Questions for Discussion
¶ 1. After reading the 20th chapter of the Book of Judgement, what does the chapter of this title mean to you?
¶ 2. What does it mean when he Oahspe says to judge ourselves? Is it possible to become perfect while living on earth?
¶ 3. Can we be brought to perfection without Jehovih? What does the 4th verse mean when it uses the terms “judgement, reformation and resurrection”?
¶ 4. Why is it important that we judge ourselves “every day of [our] life”?
¶ 5. To whom do we owe our existence?
¶ 6. Compared to the physical body, how is the soul “a tree of everlasting life”? What is the importance of making adjustments to our thinking and actions while living in the physical body?
¶ 7 According to the ninth verse, what is necessary for us to cultivate and grow our spirits?

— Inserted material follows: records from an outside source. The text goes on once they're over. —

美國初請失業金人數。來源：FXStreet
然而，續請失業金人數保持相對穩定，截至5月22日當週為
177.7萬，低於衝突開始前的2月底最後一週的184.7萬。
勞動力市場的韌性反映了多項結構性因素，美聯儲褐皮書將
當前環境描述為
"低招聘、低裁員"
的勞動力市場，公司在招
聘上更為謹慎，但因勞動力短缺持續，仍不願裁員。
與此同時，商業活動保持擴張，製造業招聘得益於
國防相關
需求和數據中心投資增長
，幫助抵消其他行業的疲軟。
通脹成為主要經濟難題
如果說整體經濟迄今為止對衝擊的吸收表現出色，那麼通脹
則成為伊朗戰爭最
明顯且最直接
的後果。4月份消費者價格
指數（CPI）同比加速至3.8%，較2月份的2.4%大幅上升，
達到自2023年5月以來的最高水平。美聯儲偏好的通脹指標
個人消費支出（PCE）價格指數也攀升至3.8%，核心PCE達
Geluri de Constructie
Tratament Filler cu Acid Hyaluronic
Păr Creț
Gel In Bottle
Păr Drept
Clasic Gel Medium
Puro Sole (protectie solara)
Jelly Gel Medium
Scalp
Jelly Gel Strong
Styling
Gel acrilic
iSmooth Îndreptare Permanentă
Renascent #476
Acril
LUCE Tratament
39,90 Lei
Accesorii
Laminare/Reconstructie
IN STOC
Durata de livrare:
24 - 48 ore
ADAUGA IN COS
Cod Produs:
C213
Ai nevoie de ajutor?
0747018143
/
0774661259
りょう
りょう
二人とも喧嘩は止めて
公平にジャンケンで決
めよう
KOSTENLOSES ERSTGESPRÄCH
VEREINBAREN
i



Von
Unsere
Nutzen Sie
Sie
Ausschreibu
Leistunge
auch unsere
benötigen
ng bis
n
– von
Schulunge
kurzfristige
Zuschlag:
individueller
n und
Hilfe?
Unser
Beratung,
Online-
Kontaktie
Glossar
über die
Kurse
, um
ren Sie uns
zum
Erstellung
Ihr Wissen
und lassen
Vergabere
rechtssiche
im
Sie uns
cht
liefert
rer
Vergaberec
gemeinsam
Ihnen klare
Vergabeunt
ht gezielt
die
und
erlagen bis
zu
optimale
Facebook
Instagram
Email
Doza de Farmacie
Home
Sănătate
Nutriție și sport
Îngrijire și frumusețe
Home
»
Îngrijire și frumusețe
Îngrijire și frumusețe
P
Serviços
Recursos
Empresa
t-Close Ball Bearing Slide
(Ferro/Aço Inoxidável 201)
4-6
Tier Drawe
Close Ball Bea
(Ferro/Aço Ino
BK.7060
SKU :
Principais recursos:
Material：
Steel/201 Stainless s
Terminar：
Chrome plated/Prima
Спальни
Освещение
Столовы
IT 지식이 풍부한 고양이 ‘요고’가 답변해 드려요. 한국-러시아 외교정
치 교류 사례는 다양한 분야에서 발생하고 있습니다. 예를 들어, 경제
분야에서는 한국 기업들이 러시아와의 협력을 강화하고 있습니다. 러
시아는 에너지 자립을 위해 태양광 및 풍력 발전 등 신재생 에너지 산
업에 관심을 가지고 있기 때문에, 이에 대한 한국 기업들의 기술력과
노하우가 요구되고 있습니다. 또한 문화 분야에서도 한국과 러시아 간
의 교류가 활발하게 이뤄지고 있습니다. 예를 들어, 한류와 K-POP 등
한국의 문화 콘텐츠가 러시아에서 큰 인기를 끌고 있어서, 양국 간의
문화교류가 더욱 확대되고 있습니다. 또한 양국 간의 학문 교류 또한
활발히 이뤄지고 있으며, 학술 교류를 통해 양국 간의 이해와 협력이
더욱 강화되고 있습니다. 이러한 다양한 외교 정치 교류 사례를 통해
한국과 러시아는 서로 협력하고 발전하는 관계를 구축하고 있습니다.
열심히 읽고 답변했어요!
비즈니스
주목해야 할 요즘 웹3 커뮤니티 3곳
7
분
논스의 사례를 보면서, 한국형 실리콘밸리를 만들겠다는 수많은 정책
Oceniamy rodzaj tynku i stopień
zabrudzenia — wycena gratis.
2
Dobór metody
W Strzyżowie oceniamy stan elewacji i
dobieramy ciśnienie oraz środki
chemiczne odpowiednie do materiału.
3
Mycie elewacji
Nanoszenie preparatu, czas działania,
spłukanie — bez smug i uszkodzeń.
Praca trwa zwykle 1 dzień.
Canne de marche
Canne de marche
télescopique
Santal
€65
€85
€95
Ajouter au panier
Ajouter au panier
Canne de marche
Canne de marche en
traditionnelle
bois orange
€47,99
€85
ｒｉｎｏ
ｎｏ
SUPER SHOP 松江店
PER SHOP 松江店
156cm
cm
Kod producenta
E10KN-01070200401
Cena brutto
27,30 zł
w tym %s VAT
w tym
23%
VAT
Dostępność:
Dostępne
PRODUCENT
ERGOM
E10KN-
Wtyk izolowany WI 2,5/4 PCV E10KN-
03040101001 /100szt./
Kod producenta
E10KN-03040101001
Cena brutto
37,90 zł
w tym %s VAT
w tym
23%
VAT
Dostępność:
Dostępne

¶ 8 In your own words explain the various “practices” (this can also be a group discussion). Discuss the differences between these with the opposite of the “practices” (for example, the opposite of light is dark. What is the opposite of benevolence?)
¶ 9 Does the tenth verse instruct us against the regular confession of sins?
¶ 10 List a few examples of how something can become an object of worship.
¶ 11 Why must Faithists be on guard from certain spirits?
¶ 12 What is another way of describing the term “worship” as used in the fourteenth verse?
¶ 13, 14 Why is it that drujas attach themselves to certain people? How can we avoid evil spirits attaching themselves to us? What is another phrase for “heaven” as used in the fourteenth verse?
¶ 15 What is a modern phrase that can be used for “es world”? What depends on the type of spirit we meet upon entering the es world? Why is it important to receive proper knowledge about Jehovih “every day of thy life”?
¶ 16 Explain how Jehovih is not like human beings (re-read verses 10 and 20). What makes it possible for us to enter “heaven fearlessly”? What is necessary for us to discern between true and false spirits?
¶ 17 Do we judge ourselves according to Jehovih’s standards or to those of humankind? (Explain in detail.)
¶ 18 What does it mean that we should make gods of ourselves?
¶ 19 Why does the Oahspe say that we should not judge ourselves according to the “sacred” books of the world? What does it mean that Jehovih has abolished all sacred books and bibles? Are Faithist authors immune to making mistakes? What is necessary on our part when reading any spiritual or religious works, including those written by Faithists?
¶ 20 Is the text of the Oahspe Bible perfect? (explain). To whom do we make a covenant? Can our brothers, sisters, priests, or ministers bring us to perfection through a covenant?
¶ 21 What does it mean that the “olden times” have been done away with? What is the name of the time period when the new revelations began? What is the danger of binding ourselves to the old ways that were originally given to people of other eras?